Fleischer und Fleischerinnen sind Spezialisten für Bestes aus Fleisch. Sie stellen leckere Würste in allen Varianten und Geschmacksrichtungen her. Sie produzieren die verschiedensten Pökelwaren, fertigen gar- und küchenfertige Gerichte und präsentieren sie. Sie beraten ihre Kundinnen und Kunden und unterstützen das Verkaufspersonal beim Anbieten ihrer Waren. Sie wenden dabei immer die Vorschriften des Lebensmittel- und des Hygienerechts sowie des Arbeits- und des Gesundheitsschutzes an und sie berücksichtigen ernährungsphysiologische, ökonomische und umweltbezogene Aspekte sowie Gesichtspunkte des Verbraucherschutzes.

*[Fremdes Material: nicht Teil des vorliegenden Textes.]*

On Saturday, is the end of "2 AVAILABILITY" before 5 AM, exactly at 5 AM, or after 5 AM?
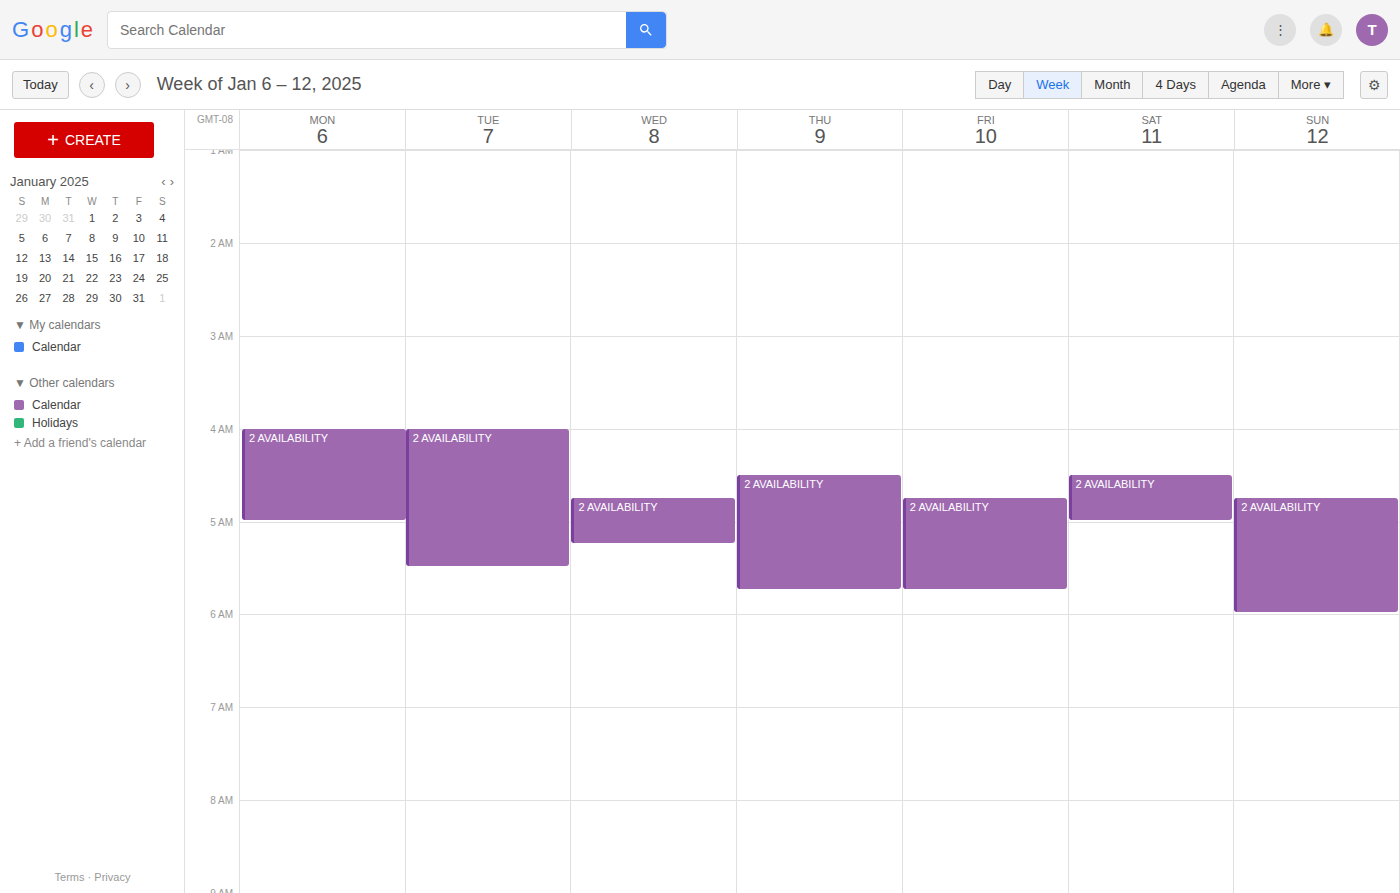
5:00 AM -- exactly at 5 AM, on the 5 AM line.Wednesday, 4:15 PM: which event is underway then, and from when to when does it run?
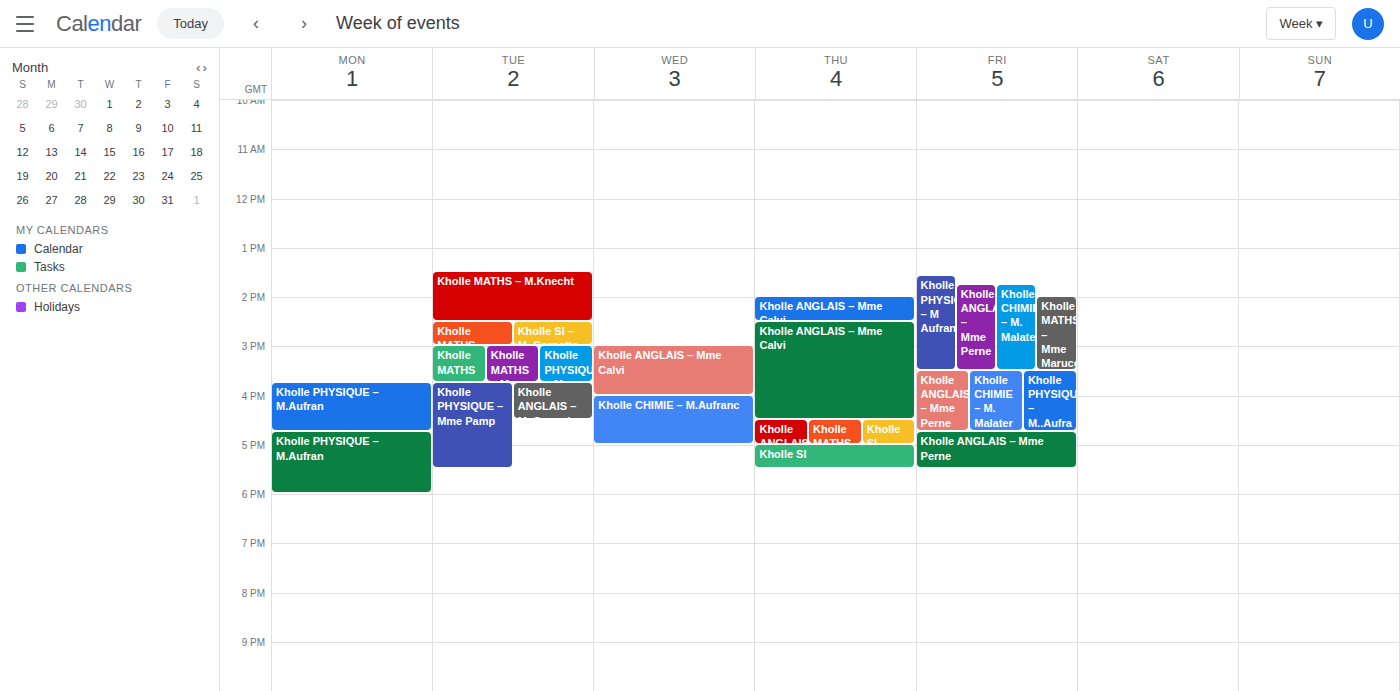
"Kholle CHIMIE – M.Aufranc", 4:00 PM to 5:00 PM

Je nach betrieblichem Bedarf werden Fleischer/-innen während ihrer Ausbildung in zwei der folgenden Bereiche besonders spezialisiert:

  • Schlachten
  • Herstellen besonderer Fleisch- und Wurstwaren
  • Herstellen von Gerichten
  • Veranstaltungsservice
  • Kundenberatung und Verkauf
  • Verpacken von Produkten

 

Fleischer/-innen arbeiten für …

  • Fleischerhandwerk
  • Fleischerfachgeschäfte und Einzelhandel
  • Ernährungsindustrie
  • Fleischgroßhandel
  • Schlachthöfe
  • Zerlegebetriebe

Dort werden sie in der Regel auch ausgebildet.

 

Bewerber/-innen sollten …

  • einen guten Geruchs- und Geschmackssinn mitbringen
  • anpacken können
  • Wert auf Sauberkeit und Hygiene legen
  • Spaß haben an der Zubereitung von Nahrungsmitteln

 

Zugangsvoraussetzung

Grundsätzlich ist keine bestimmte Vorbildung für den Lehrbeginn vorgeschrieben. Die meisten Betriebe erwarten aber einen Hauptschulabschluss, manche sogar die Fachoberschulreife (Mittlere Reife). Die Ausbildungsdauer beträgt drei Jahre. Ein ärztliches Gesundheitszeugnis ist erforderlich.

Ausbildungsvergütung

Die Höhe der Ausbildungsvergütung ist je nach Wirtschaftsbereich und Region, manchmal sogar je nach Unternehmen sehr unterschiedlich (Vergütungstabelle). Eine berufliche Ausbildung ist der erste Schritt ins Berufsleben. Danach geht’s weiter, beispielsweise im Fachverkauf oder der Anlagenbedienung. Ziel kann vor allem auch die berufliche Selbständigkeit sein.

 

Folgende Weiterbildungen sind möglich:

  • Fleischermeister/-in (ist z.B. Voraussetzung für die Selbständigkeit im Handwerk)
  • Ausbilder/-in (verantwortlich für die Ausbildung von Azubis, Ausbildereignungsprüfung ist auch Bestandteil der Meister/-innen-Prüfung) Spezialisierung z.B. auf Nahrungsmittelherstellung, Lebensmittelkontrolle, Hotel- und Gaststättengewerbe, Fachverkauf, Kundenberatung oder Anlagenbedienung.